But when White Christmas gets packed away with the fairy lights and the evergreen boughs, unfortunately a lot of people pack away their abundant generosity, too. Charities across the world count record highs in November and December only to count record lows in June and July when summer vacations are in full swing, and people are too busy packing their families into RVs to give a shit about anybody else’s suffering.
I have been as guilty as anybody else of this seasonal apathy. I am not pointing a finger at all of you and suggesting that, because I am an atheist or a secular humanist or a non-believer or whatever that I am more generous than you are. That’s not true. It takes a person to be kind and thoughtful, not a philosophy. A doctrine of generosity only appeals to people who are already generous to begin with.
But I will appeal to each and every one of you who gives a little more at Christmas to keep giving a little more all year long. I’m not even talking about cash.

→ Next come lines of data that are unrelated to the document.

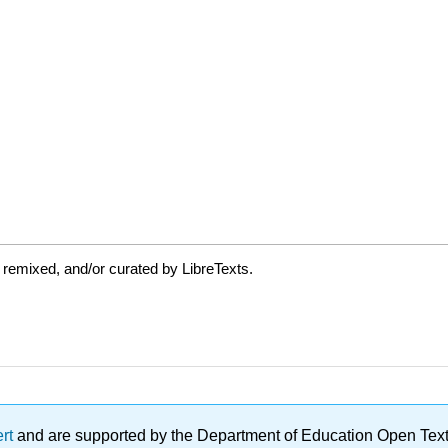
 remixed, and/or curated by LibreTexts.
ert
and are supported by the Department of Education Open Textbo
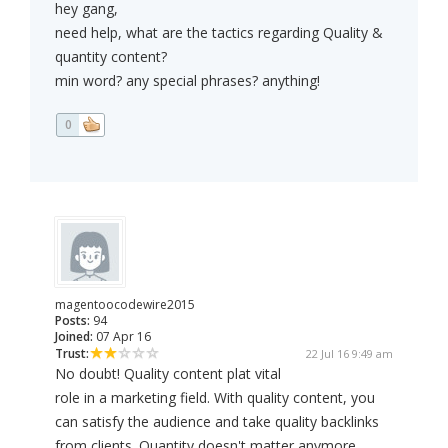
hey gang,
need help, what are the tactics regarding Quality &
quantity content?
min word? any special phrases? anything!
0
magentoocodewire2015
Posts:
94
Joined:
07 Apr 16
Trust:
22 Jul 16 9:49 am
No doubt! Quality content plat vital
role in a marketing field. With quality content, you
can satisfy the audience and take quality backlinks
from clients. Quantity doesn't matter anymore.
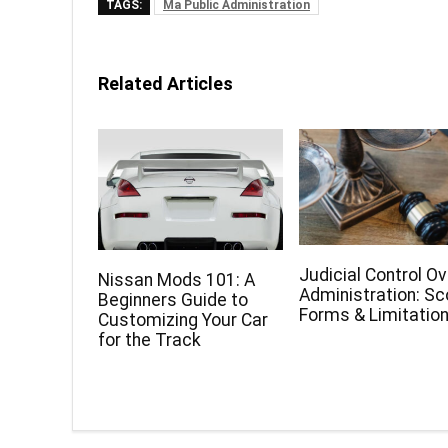
TAGS:
Ma Public Administration
Related Articles
Judicial Control Ov
Nissan Mods 101: A
Administration: Sc
Beginners Guide to
Forms & Limitatio
Customizing Your Car
for the Track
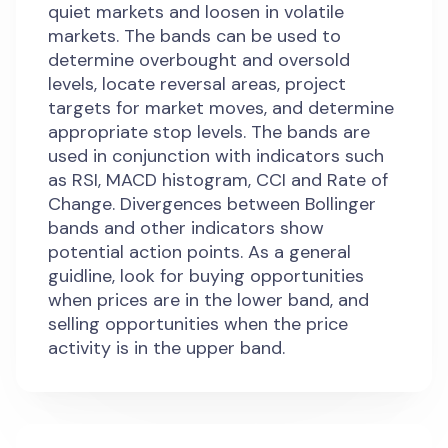
quiet markets and loosen in volatile
markets. The bands can be used to
determine overbought and oversold
levels, locate reversal areas, project
targets for market moves, and determine
appropriate stop levels. The bands are
used in conjunction with indicators such
as RSI, MACD histogram, CCI and Rate of
Change. Divergences between Bollinger
bands and other indicators show
potential action points. As a general
guidline, look for buying opportunities
when prices are in the lower band, and
selling opportunities when the price
activity is in the upper band.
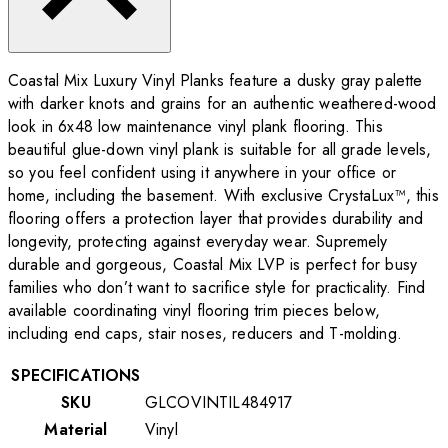
Coastal Mix Luxury Vinyl Planks feature a dusky gray palette
with darker knots and grains for an authentic weathered-wood
look in 6x48 low maintenance vinyl plank flooring. This
beautiful glue-down vinyl plank is suitable for all grade levels,
so you feel confident using it anywhere in your office or
home, including the basement. With exclusive CrystaLux™, this
flooring offers a protection layer that provides durability and
longevity, protecting against everyday wear. Supremely
durable and gorgeous, Coastal Mix LVP is perfect for busy
families who don’t want to sacrifice style for practicality. Find
available coordinating vinyl flooring trim pieces below,
including end caps, stair noses, reducers and T-molding.
SPECIFICATIONS
SKU
GLCOVINTIL484917
Material
Vinyl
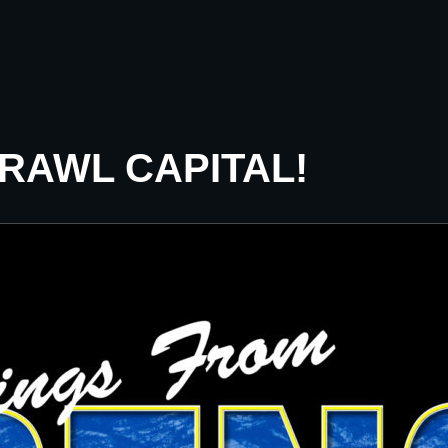
CRAWL CAPITAL!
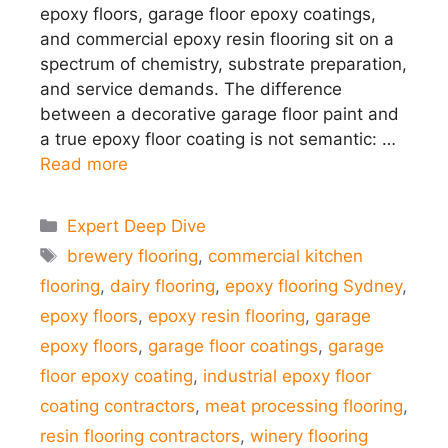
epoxy floors, garage floor epoxy coatings,
and commercial epoxy resin flooring sit on a
spectrum of chemistry, substrate preparation,
and service demands. The difference
between a decorative garage floor paint and
a true epoxy floor coating is not semantic: …
Read more
Categories
Expert Deep Dive
Tags
brewery flooring
,
commercial kitchen
flooring
,
dairy flooring
,
epoxy flooring Sydney
,
epoxy floors
,
epoxy resin flooring
,
garage
epoxy floors
,
garage floor coatings
,
garage
floor epoxy coating
,
industrial epoxy floor
coating contractors
,
meat processing flooring
,
resin flooring contractors
,
winery flooring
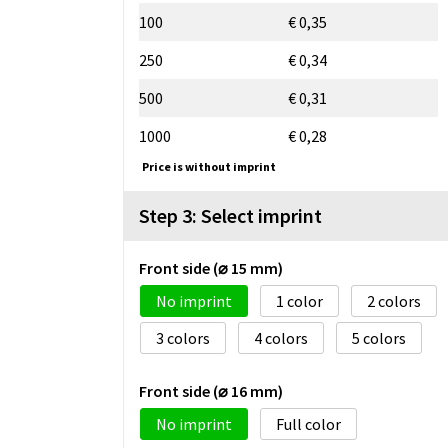
100
€ 0,35
250
€ 0,34
500
€ 0,31
1000
€ 0,28
Price is without imprint
Step 3: Select imprint
Front side (⌀ 15 mm)
No imprint
1
2
3
4
5
Front side (⌀ 16 mm)
No imprint
Full color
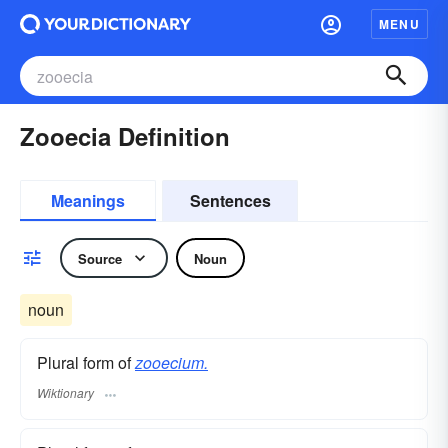
MENU
Zooecia Definition
Meanings
Sentences
Source
Noun
noun
Plural form of
zooecium.
Wiktionary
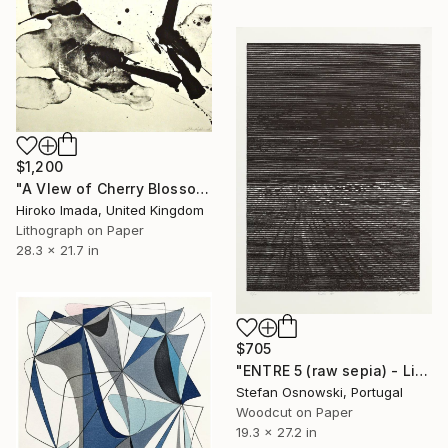
$1,200
"A VIew of Cherry Blossom Ⅱ" Print
Hiroko Imada, United Kingdom
Lithograph on Paper
28.3 x 21.7 in
$705
"ENTRE 5 (raw sepia) - Limited Edition 6 of 12" Print
Stefan Osnowski, Portugal
Woodcut on Paper
19.3 x 27.2 in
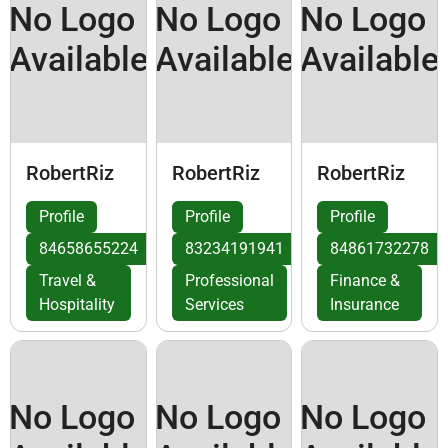
No Logo
No Logo
No Logo
Available
Available
Available
RobertRiz
RobertRiz
RobertRiz
Profile
Profile
Profile
84658655224
83234191941
84861732278
Travel &
Professional
Finance &
Hospitality
Services
Insurance
No Logo
No Logo
No Logo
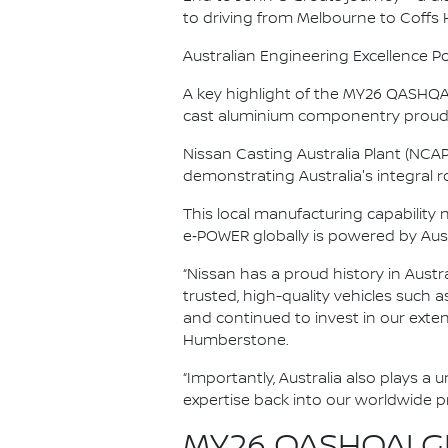
to driving from Melbourne to Coffs
Australian Engineering Excellence P
A key highlight of the MY26 QASHQAI’
cast aluminium componentry proudl
Nissan Casting Australia Plant (NCA
demonstrating Australia's integral rol
This local manufacturing capability
e‑POWER globally is powered by Aus
“Nissan has a proud history in Austr
trusted, high-quality vehicles such 
and continued to invest in our exte
Humberstone.
“Importantly, Australia also plays a
expertise back into our worldwide 
MY26 QASHQAI GR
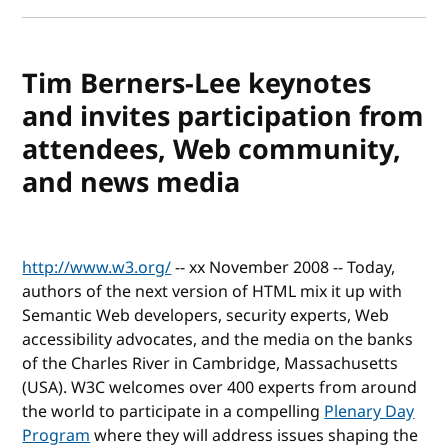
Tim Berners-Lee keynotes
and invites participation from
attendees, Web community,
and news media
http://www.w3.org/
-- xx November 2008 -- Today,
authors of the next version of HTML mix it up with
Semantic Web developers, security experts, Web
accessibility advocates, and the media on the banks
of the Charles River in Cambridge, Massachusetts
(USA). W3C welcomes over 400 experts from around
the world to participate in a compelling
Plenary Day
Program
where they will address issues shaping the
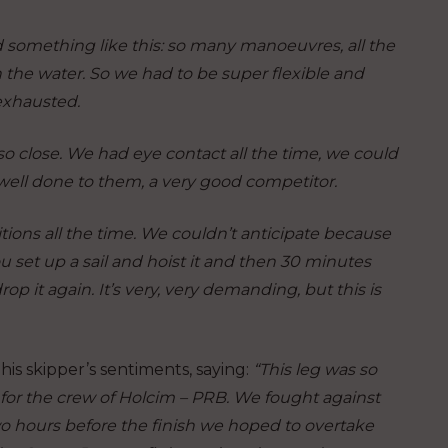
d something like this: so many manoeuvres, all the
the water. So we had to be super flexible and
exhausted.
o close. We had eye contact all the time, we could
 well done to them, a very good competitor.
tions all the time. We couldn’t anticipate because
u set up a sail and hoist it and then 30 minutes
p it again. It’s very, very demanding, but this is
 skipper’s sentiments, saying:
“This leg was so
d for the crew of Holcim – PRB. We fought against
o hours before the finish we hoped to overtake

Spend some time with people at a nursing home listening to their stories and telling them a few of your own. Donate unwanted (clean) clothing to a not-for-profit thrift store. Stick up for someone you might normally pick on. Pick up trash you see in the park. Tell a cashier you like her earrings. If you’re able to, tell your parents that you love them. If you’re not able to, tell someone else that you love them.
We’re all here for a relatively short amount of time–the current world average is sixty-seven years–and after that, we can’t take anything with us, not even regret. So why even try?
Take care, everybody, and Merry Christmas.